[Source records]
[Start of section]
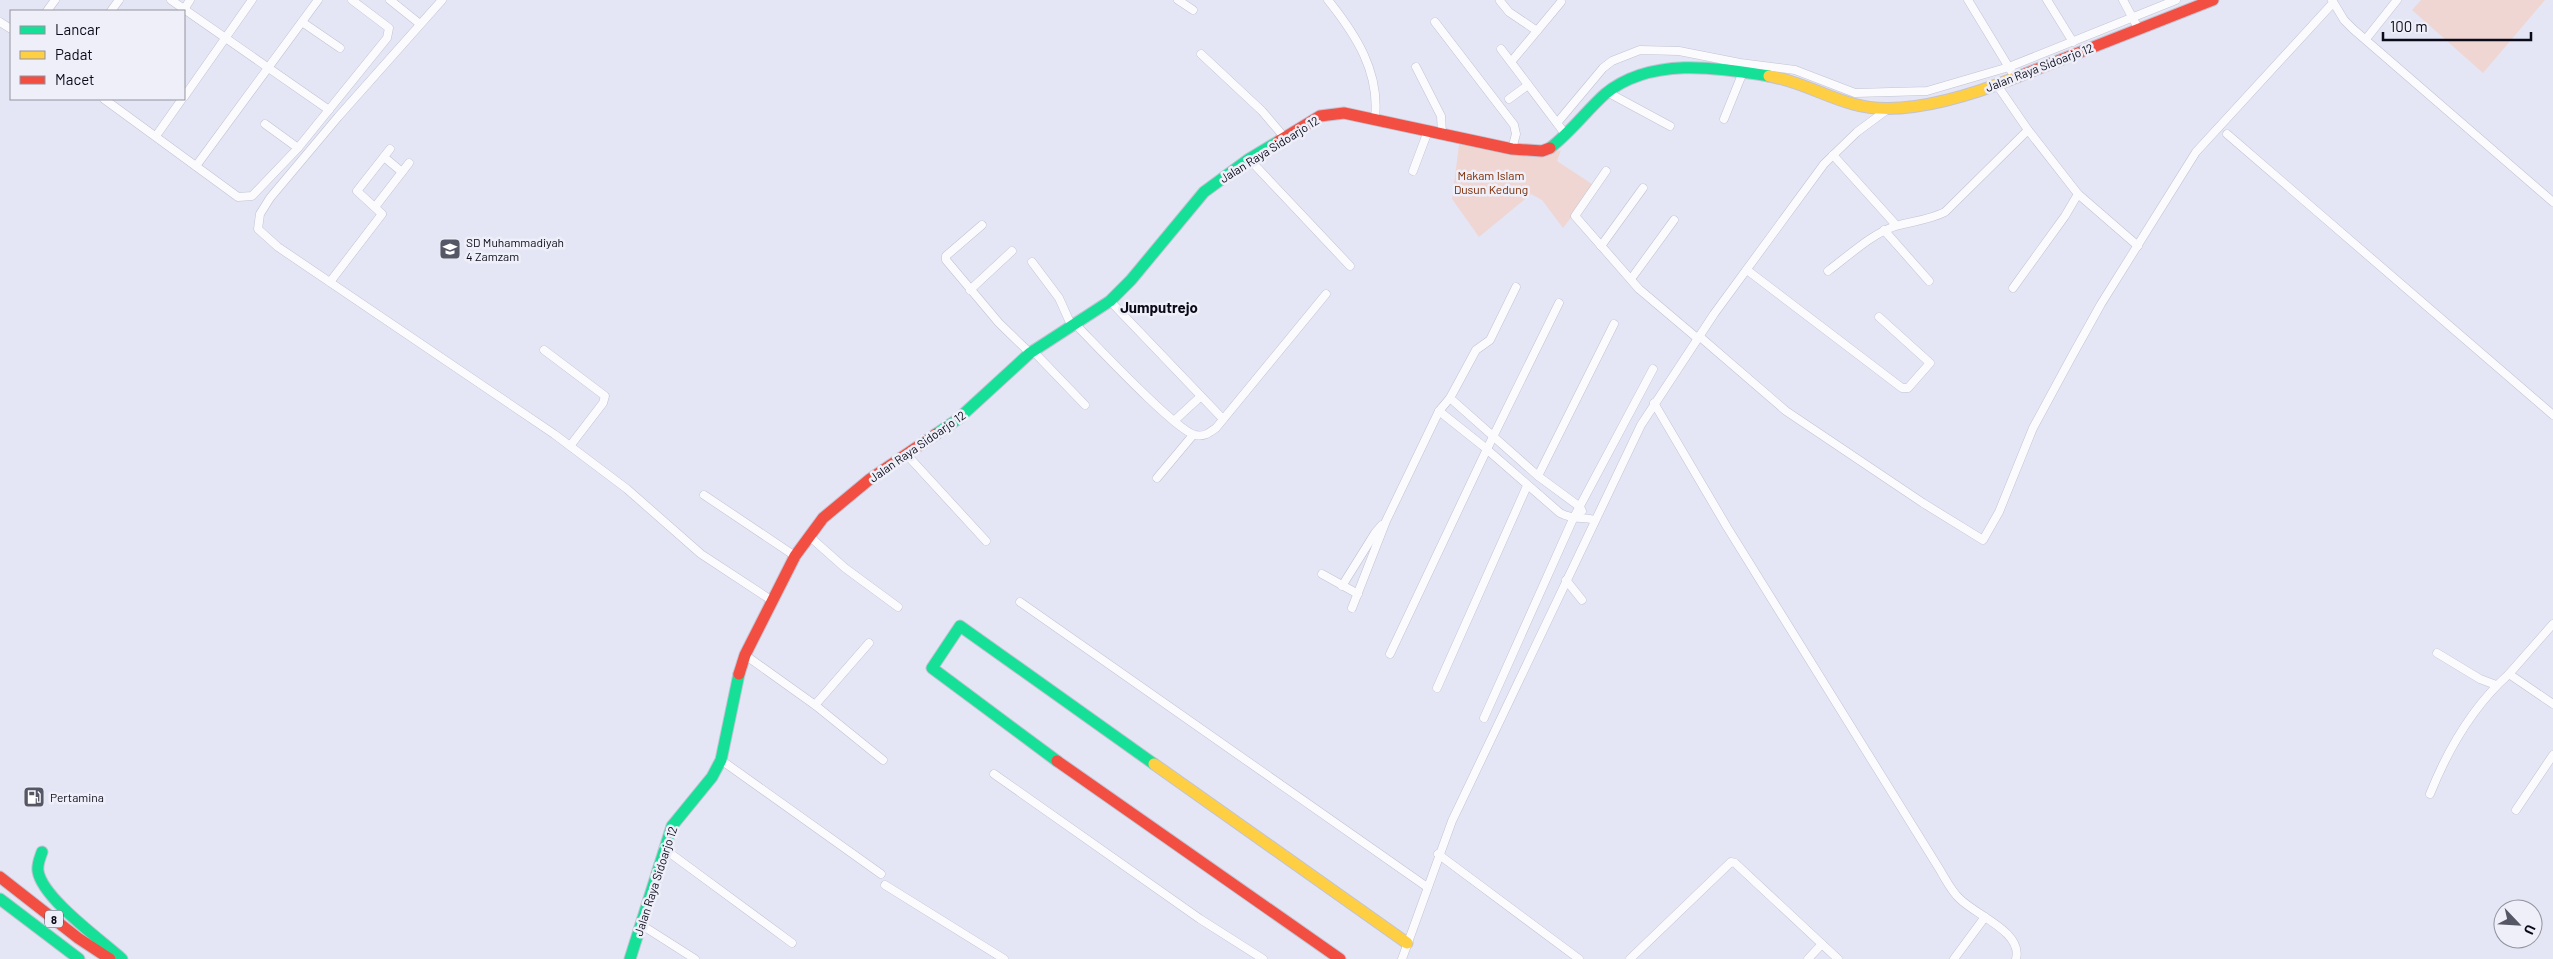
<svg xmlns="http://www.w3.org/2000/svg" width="2553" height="959" viewBox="0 0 2553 959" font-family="Barlow,sans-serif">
	<rect width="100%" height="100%" fill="#e4e6f5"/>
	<g fill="#efd6d3">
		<polygon points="2421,0 2545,0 2483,73 2412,10"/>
		<polygon points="1460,138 1533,157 1561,150 1557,161 1595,186 1563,228 1542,200 1531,194 1479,237 1452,199"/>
	</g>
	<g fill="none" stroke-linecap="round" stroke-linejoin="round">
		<g stroke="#c2c3d2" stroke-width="9">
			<g id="street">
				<polyline points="171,0 329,110"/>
				<polyline points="390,0 420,24"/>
				<polyline points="442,0 338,117 270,198 260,214 258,229 278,247 554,434 627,489 701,554 771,600"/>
				<polyline points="1178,0 1193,10"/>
				<path d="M1328,0C1356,35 1380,72 1375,118"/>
				<polyline points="1968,0 2016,79"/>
				<polyline points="2047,0 2073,42"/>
				<polyline points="2123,0 2138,28"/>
				<polyline points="2332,0 2344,20 2353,29 2553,202"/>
				<polyline points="1500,1 1509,12 1537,31"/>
				<polyline points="47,11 55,0"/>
				<polyline points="111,11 119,0"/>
				<polyline points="183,11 190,0"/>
				<polyline points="0,22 11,29"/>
				<polyline points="302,22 340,48"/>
				<polyline points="1435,22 1514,125 1516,134 1512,149"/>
				<polyline points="2366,39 2397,0"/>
				<polyline points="1501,49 1566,135"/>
				<polyline points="1201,54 1262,111 1285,138"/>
				<polyline points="1511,62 1561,2"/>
				<polyline points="1416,67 1441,116 1442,133"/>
				<polyline points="1997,85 2028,130 2078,194 2138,246"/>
				<polyline points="1607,92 1670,126"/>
				<polyline points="184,97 252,0"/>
				<polyline points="104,99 238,197 252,196 298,148 387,38 389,28 352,0"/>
				<polyline points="1509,99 1528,85"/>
				<polyline points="1724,119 1743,72"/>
				<polyline points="1557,123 1603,68 1612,61 1640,50 1679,51 1740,63 1795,70 1855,93 1927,91 2009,67 2176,0"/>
				<polyline points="265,124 298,148"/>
				<polyline points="2227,134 2553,415"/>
				<polyline points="156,136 182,99"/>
				<polyline points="1833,155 1896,225"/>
				<polyline points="384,157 402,172"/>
				<polyline points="1249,159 1350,266"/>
				<polyline points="196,166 318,0"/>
				<polyline points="1413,171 1428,131"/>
				<polyline points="1606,171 1575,216 1639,289 1697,338"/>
				<polyline points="375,207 409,163"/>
				<polyline points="982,225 946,256 946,260 999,323 1030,353"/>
				<polyline points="1884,230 1929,281"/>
				<polyline points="1601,246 1643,188"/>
				<polyline points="1032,262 1059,298 1072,327"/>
				<polyline points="1747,270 1902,388 1908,388 1930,363 1879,317"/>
				<path d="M1828,271C1847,257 1874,232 1896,226C1913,221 1929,220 1945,212L2028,130"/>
				<polyline points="1631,279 1674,220"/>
				<polyline points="330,282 382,214 357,191 390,149"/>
				<polyline points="2013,288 2065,216 2078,194"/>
				<polyline points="970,290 1012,251"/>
				<polyline points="1110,301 1223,419"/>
				<path d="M1076,325C1095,344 1175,430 1195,435C1204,437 1209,433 1216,428L1326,294"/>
				<polyline points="1699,336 1786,411 1923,503 1983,540 1999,512 2033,428 2072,356 2101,304 2196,152 2332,4"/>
				<polyline points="544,350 605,396 603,403 570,446"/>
				<polyline points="1033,351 1085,405"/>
				<polyline points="1450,398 1538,476 1580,507 1582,511"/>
				<path d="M1654,403L1727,527L1940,870C1946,880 1952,892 1960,899C1977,916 2023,932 2016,959"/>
				<path d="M1439,411L1483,446L1560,513C1576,521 1580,516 1595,520"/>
				<polyline points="1174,421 1200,397"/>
				<polyline points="907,455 986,541"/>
				<polyline points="1538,476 1614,324"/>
				<polyline points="1157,478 1193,435"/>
				<polyline points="704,495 795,556"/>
				<polyline points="809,536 845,568 898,607"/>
				<polyline points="1322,574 1358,594"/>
				<polyline points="1566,580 1582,600"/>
				<polyline points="1342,586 1375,533 1382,525"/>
				<polyline points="1020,602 1427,887"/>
				<polyline points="1352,608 1386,521 1439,411 1450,398 1476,350 1490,340 1516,287"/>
				<polyline points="2553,624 2509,674 2553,704"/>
				<polyline points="2437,653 2480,679 2496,685"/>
				<polyline points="1390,654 1487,449 1559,303"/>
				<polyline points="745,655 815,705 883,760"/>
				<polyline points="1437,688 1527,486"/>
				<polyline points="815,705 869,643"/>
				<polyline points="1484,718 1573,519 1653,369"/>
				<polyline points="721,760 881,874"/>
				<polyline points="994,774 1200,919 1263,959"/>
				<path d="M2430,794C2448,749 2472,707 2509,674"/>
				<polyline points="2516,810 2553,755"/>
				<polyline points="663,848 792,943"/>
				<polyline points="1438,854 1579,959"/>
				<polyline points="885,885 1004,959"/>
				<polyline points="640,924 695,959"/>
				<polyline points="1402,959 1452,821 1641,425 1714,314 1824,164 1857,132 1888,109"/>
				<polyline points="1630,959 1731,862 1735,863 1838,959"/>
				<polyline points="1808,959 1822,944"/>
				<polyline points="1954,959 1985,917"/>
			</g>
		</g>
		<g stroke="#c2c3d2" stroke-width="13">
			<g id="fast">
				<path d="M1550,148C1571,132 1586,111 1605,94C1650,57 1716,67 1769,76"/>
				<polyline points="936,434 958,419 1030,353 1110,301 1131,280 1204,192 1249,159 1279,141"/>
				<polyline points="1057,761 932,668 960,626 1154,764"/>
				<path d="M42,852C40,858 37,864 38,871C42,898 101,940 122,959"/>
				<polyline points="0,899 79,959"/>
				<polyline points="630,959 672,826 712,777 721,760 739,674"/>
			</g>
		</g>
		<g stroke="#c2c3d2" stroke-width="13">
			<g id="slow">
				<path d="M1769,76C1799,81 1824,96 1853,104C1901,118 1972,95 2017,77"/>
				<polyline points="1154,764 1407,943"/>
			</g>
		</g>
		<g stroke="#c2c3d2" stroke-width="13">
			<g id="jam">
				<polyline points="2017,77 2213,0"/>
				<polyline points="1279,141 1320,116 1344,113 1512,149 1542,151 1550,148"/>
				<polyline points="739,674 745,655 795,556 823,518 870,479 936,434"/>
				<polyline points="1057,761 1340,959"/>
				<polyline points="0,877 78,938 110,959"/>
			</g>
		</g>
		<use href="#street" stroke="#fbfbfe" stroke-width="8"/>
		<use href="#fast" stroke="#16e098" stroke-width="11"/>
		<use href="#slow" stroke="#ffcf43" stroke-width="11"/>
		<use href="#jam" stroke="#f24e42" stroke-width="11"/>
	</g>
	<defs>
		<g id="school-square" transform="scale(1.125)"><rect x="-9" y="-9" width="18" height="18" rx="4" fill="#565766" stroke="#eeeff8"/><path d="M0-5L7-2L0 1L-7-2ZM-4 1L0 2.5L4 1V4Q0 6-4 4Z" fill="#fff"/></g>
		<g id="fuel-square" transform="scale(1.125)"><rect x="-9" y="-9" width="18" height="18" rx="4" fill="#565766" stroke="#eeeff8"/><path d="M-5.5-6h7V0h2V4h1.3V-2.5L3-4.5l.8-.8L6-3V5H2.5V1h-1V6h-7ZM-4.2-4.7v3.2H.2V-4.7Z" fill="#fff"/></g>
	</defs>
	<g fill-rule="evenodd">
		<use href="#school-square" x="450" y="249"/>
		<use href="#fuel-square" x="34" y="797"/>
	</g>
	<g text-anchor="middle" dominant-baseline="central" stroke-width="5" stroke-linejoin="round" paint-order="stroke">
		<rect fill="#eeeff8" stroke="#4e4f5c" stroke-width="1" x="45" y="910.5" width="18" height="17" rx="4"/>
		<g font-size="11" font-weight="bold" fill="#0a0a19">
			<text x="54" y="919">8</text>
		</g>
		<g font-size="12" fill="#0a0a19" stroke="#eeeff8">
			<text transform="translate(2039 67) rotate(-21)">Jalan Raya Sidoarjo 12</text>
			<text transform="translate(1269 149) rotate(-32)">Jalan Raya Sidoarjo 12</text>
			<text transform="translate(917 446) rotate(-35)">Jalan Raya Sidoarjo 12</text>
			<text transform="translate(655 881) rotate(-72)">Jalan Raya Sidoarjo 12</text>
		</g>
		<g font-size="12" fill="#7b2800" stroke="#eeeff8">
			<text x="1491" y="175">Makam Islam<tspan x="1491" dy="14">Dusun Kedung</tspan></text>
		</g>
		<g font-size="12" fill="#0a0a19" stroke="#eeeff8" text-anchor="start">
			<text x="466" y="242">SD Muhammadiyah<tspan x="466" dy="14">4 Zamzam</tspan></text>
			<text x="50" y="797">Pertamina</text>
		</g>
		<g font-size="15" font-weight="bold" fill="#0a0a19" stroke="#eeeff8">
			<text x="1159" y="307">Jumputrejo</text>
		</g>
	</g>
	<rect x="10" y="10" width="175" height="90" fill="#eeeff8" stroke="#93939f"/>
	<rect x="20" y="26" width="25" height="8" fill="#16e098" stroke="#93939f"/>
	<text x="55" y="35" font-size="15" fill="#0a0a19">Lancar</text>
	<rect x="20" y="51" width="25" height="8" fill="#ffcf43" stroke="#93939f"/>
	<text x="55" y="60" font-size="15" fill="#0a0a19">Padat</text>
	<rect x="20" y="76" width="25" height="8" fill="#f24e42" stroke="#93939f"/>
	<text x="55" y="85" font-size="15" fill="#0a0a19">Macet</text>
	<g transform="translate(2518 924) rotate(115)"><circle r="24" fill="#eeeff8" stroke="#93939f"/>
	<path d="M0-4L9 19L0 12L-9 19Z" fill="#565766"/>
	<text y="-8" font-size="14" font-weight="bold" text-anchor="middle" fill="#0a0a19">U</text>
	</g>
	<path d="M2383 32v8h148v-8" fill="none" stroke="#0a0a19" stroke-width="2.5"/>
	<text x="2390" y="32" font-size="15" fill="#0a0a19" stroke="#eeeff8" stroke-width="4" paint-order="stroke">100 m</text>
</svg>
[End of section]
*REQUIRED WORK*. In the records, find every line that has the string "round" and copy it.

*SOLUTION TO THIS TASK*.
	<g fill="none" stroke-linecap="round" stroke-linejoin="round">
	<g text-anchor="middle" dominant-baseline="central" stroke-width="5" stroke-linejoin="round" paint-order="stroke">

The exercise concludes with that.